Before I begin, let me say we love our offbeat brothers and sisters down there in the foothills of Athens. They're a ruthless, diabolical pack of fans. They might have one of the most annoying crowds in the MAC, which is not a slam but rather a compliment, because said annoyance can often seep into the visiting team.
Hey speaking of annoyances, there's this line in Ohio's media guide:
Please use the single term Ohio. It is proper to use Ohio University when referring to other institutions by their full name. Please do not use Ohio U. or O.U.
OK, I suppose on some plane of thought I get the idea behind this: branding and name recognition. "O.U." and "OU" could insinuate all sorts of things, such as Oklahoma University, Oakland University, or the phrase "oh you," usually said to a person behaving in jest. And if nothing else, it's their institution. They can call themselves whatever they want.
Miami University is usually labeled "Miami (OH)" by national bodies (and SB Nation!), while spoken as "Miami of Ohio" on television so as not to confuse viewers with the other Miami college founded years later in Florida. After some reluctance, it looks like they've begrudgingly accepted this. Bowling Green State University is not BG University — you'd be leaving out a word there. Same with Bowling State University, especially since their footwear is atrocious.
My personal favorite oddity: the University at Buffalo, not of Buffalo. There's no arguing; that's the preposition they picked. (Whenever I found a higher education institution, it's going to be the "University on Sussman." Because I will be buried there.) The University of Toledo (UT) used to be Toledo University (TU), but not anymore. Your elders will occasionally forget; the media communications department lets it slide.
But the official media gatekeepers of Ohio will not stand for it. To them, OU is a completely different school altogether and it's incorrect.
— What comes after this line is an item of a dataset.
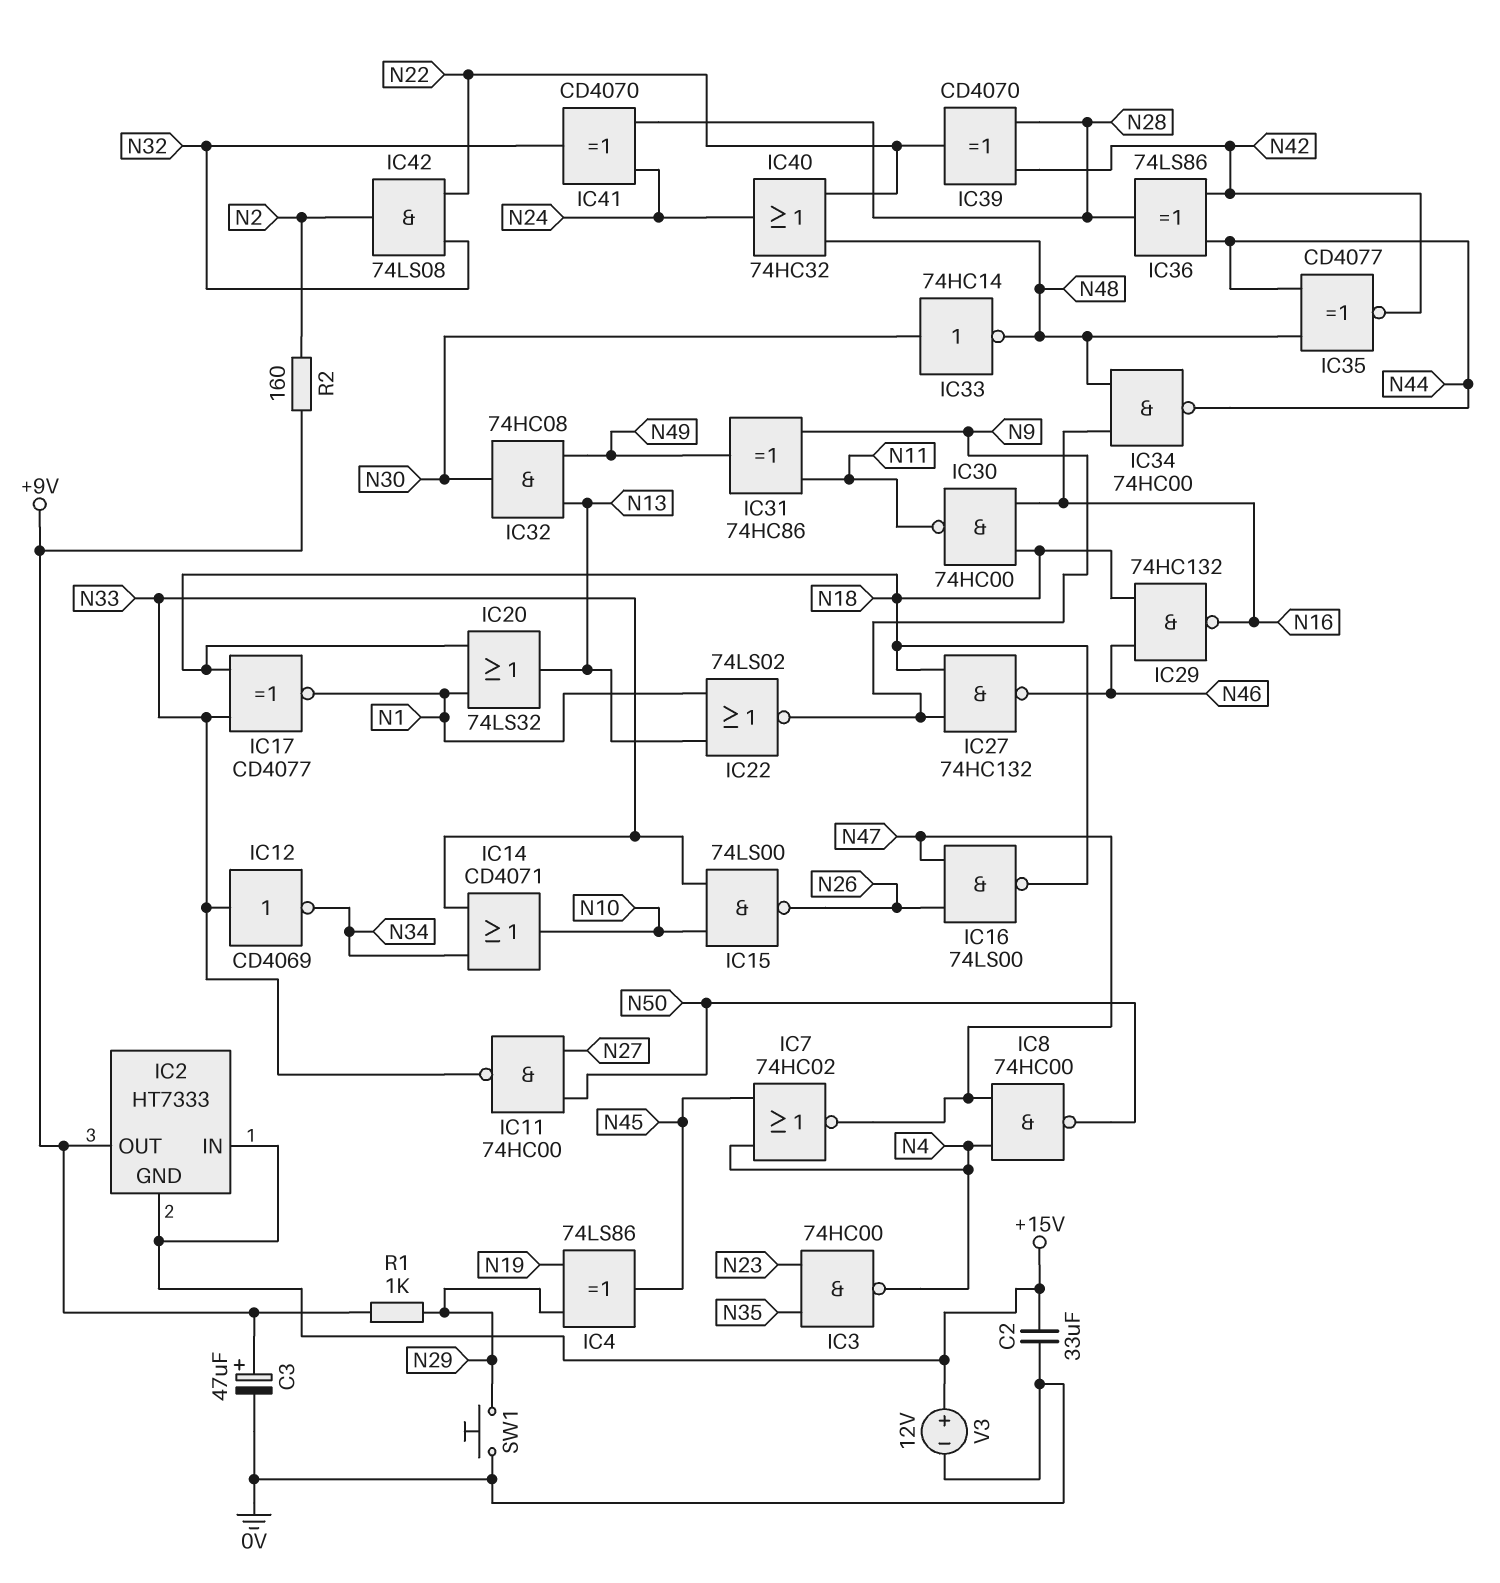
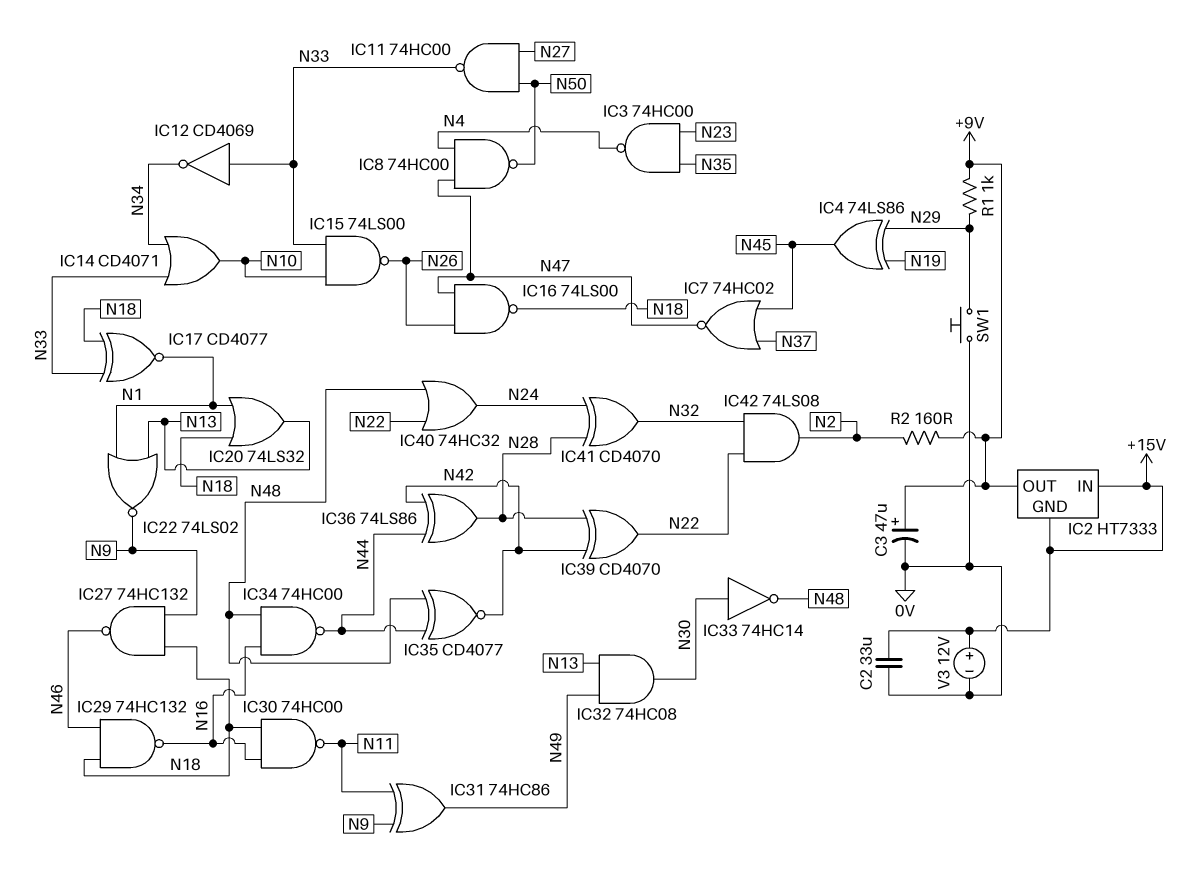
IC7: NOR 74HC02 (in N4, in N45, out N47) -> NOR 74HC02 (in N37, in N45, out N47)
Here's why this is a goofy request: all those aforementioned examples ... they each inaccurately change the name of the school. "OU" doesn't do that. "Ohio U." doesn't do that. They're both abbreviations -- and apt ones, too. Miami University is MU. Ball State University is BSU. Kent State University is KSU. Every other institution in the MAC can stomach an acronym except Ohio.
I've probably made my point — perhaps to the extent that it's scrutinizing a paltry paragraph in a media guide — but there's one other curious discovery. When searching Ohio University's own website, over 5,000 pages contain either OU or Ohio U. If this request is localized to the athletic department, then they're doing a little better (300+ results) but still they aren't totally adhering to their own style.
My friends at Ohio University, this isn't pointing out blatant hypocrisy or any other malicious standards. You all mean well. We like you. But ... c'mon, this is silly. Let the media squeeze what they need into headlines and lower thirds, so long as it doesn't butcher the integrity of the institution's name. (I can see "OH U" being irritating.) But as a blogger, speed is a good thing to have, and sometimes I'm going to blaze through a school name by cutting my "references to Ohio" time in half with a simple OU. Does it really look that bad on your screen? Then change the name of the school from Ohio University to OHIO — Ohio Higher Institution Organization. Talk about a staunch acronym that demands respect.